Recently I’ve been listening to conversations about our “photo memory” generation. This follows the idea that our young audiences are “seeing” a lot of visual content in their computers, Iphones, Ipads that represent their “memories”. When I was a child I was lucky if I was included in the family holiday photographs of Christmas/Easter/Fourth of July/Halloween. My father took some great photographs of our family – just not that often. So we would really remember those images as “that really happened” for our memories. Nowadays, young people are instagraming their snacks. So many images are being recorded of their everyday life, so the visual “store” of what their childhood/self image memories are legion. And I wonder, how does that affect this generation in terms of what they see and feel in theatre?
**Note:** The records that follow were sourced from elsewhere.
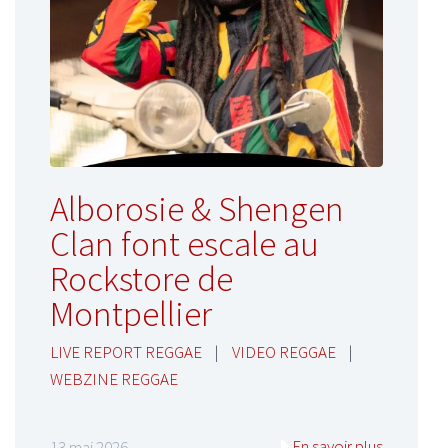
Alborosie & Shengen
Clan font escale au
Rockstore de
Montpellier
LIVE REPORT REGGAE
|
VIDEO REGGAE
|
WEBZINE REGGAE
En savoir plus
13 mai 2026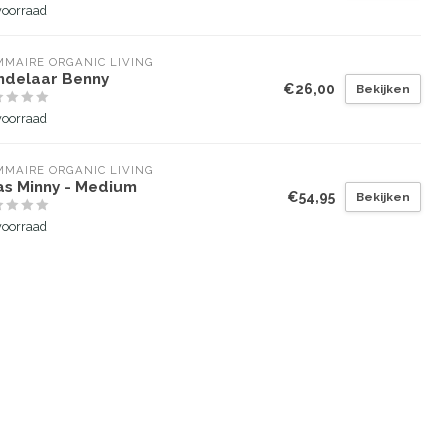
voorraad
MAIRE ORGANIC LIVING
ndelaar Benny
€26,00
Bekijken
voorraad
MAIRE ORGANIC LIVING
as Minny - Medium
€54,95
Bekijken
voorraad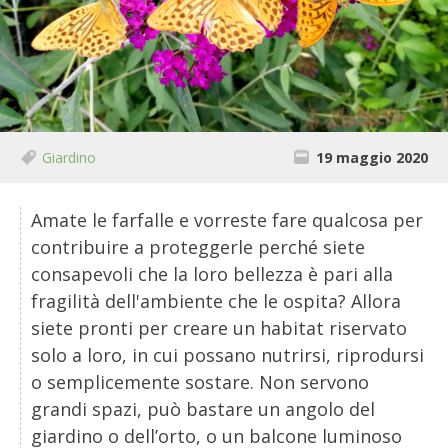
BIODIVERSITÀ
CUCINA
PRODOTTI
FARFALLE DELLA CAMPAGNA
Giardino
19 maggio 2020
PICCOLO POLLAIO
Amate le farfalle e vorreste fare qualcosa per
contribuire a proteggerle perché siete
STORIE DEI LETTORI
consapevoli che la loro bellezza è pari alla
fragilità dell'ambiente che le ospita? Allora
CONSERVARE LA FRUTTA
siete pronti per creare un habitat riservato
solo a loro, in cui possano nutrirsi, riprodursi
CONSERVE DELL’ORTO
o semplicemente sostare. Non servono
FACEM
grandi spazi, può bastare un angolo del
giardino o dell’orto, o un balcone luminoso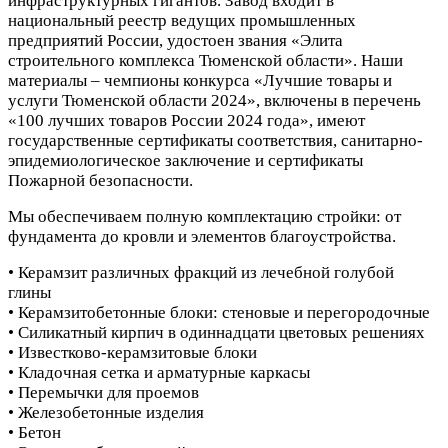
инфраструктурных гигантов. Завод входит в
национальный реестр ведущих промышленных
предприятий России, удостоен звания «Элита
строительного комплекса Тюменской области». Наши
материалы – чемпионы конкурса «Лучшие товары и
услуги Тюменской области 2024», включены в перечень
«100 лучших товаров России 2024 года», имеют
государственные сертификаты соответствия, санитарно-
эпидемиологическое заключение и сертификаты
Пожарной безопасности.
Мы обеспечиваем полную комплектацию стройки: от
фундамента до кровли и элементов благоустройства.
• Керамзит различных фракций из лечебной голубой
глины
• Керамзитобетонные блоки: стеновые и перегородочные
• Силикатный кирпич в одиннадцати цветовых решениях
• Известково-керамзитовые блоки
• Кладочная сетка и арматурные каркасы
• Перемычки для проемов
• Железобетонные изделия
• Бетон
I’ve seen some incredible images in my years of watching theatre: in 2001 I saw Judy Dench walking down a staircase in “Royal Family” like a cobra (that was a lesson in motion/controlled suprise); the scope of different worlds in the “Mahabharata”, the stage play directed by Peter Brook in 1985; and the rain that fell from the sky in “The Grapes of Wrath” on Broadway in 1990. I loved being surprised by the power of those visual images. They had a surprising sense of “new” about them and they’ve become prized memories for me.
So I was actually distressed to read this article about the exclusivity of men on a number of lists. Granted women have only been allowed to vote in the United States since 1920, so it’s understood that there is some catching up to do. But I was weirdly horrified to see how many important groups of people do not include a single woman. It reminded me of the “Dry White Male” season at the Guthrie. To see the images in the articles of all the men’s faces, and not a single woman in their leadership lists, was stunning.
It made me wonder, do young audiences assume that the voice and face of a leader is a man if what they are exposed to are only men as leaders?
I suppose the remedy to this would be to create lists that have women involved as leaders (along with men) and help share their faces and names as recognized “memories” of leadership. But for now, I am going to make a cup of tea and take some cold medicine.